Repeat each entry exactly, but do not carry over the pictures.

[Supplied information]
^^^^^^^^^^^^^^^^
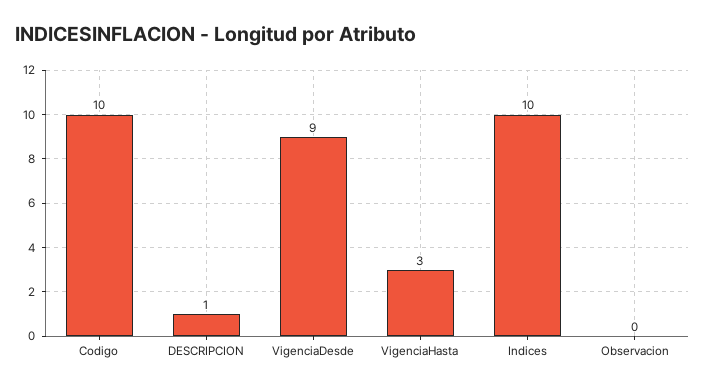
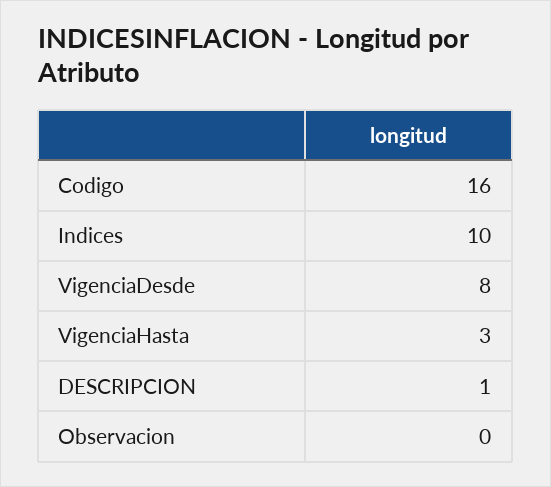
  {
-   "Codigo": 10,
+   "Codigo": 16,
    "DESCRIPCION": 1,
-   "VigenciaDesde": 9,
+   "VigenciaDesde": 8,
    "VigenciaHasta": 3,
    "Indices": 10,
    "Observacion": 0
  }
^^^^^^^^^^^^^^^^
[Reply]
  {
-   "Codigo": 10,
+   "Codigo": 16,
    "DESCRIPCION": 1,
-   "VigenciaDesde": 9,
+   "VigenciaDesde": 8,
    "VigenciaHasta": 3,
    "Indices": 10,
    "Observacion": 0
  }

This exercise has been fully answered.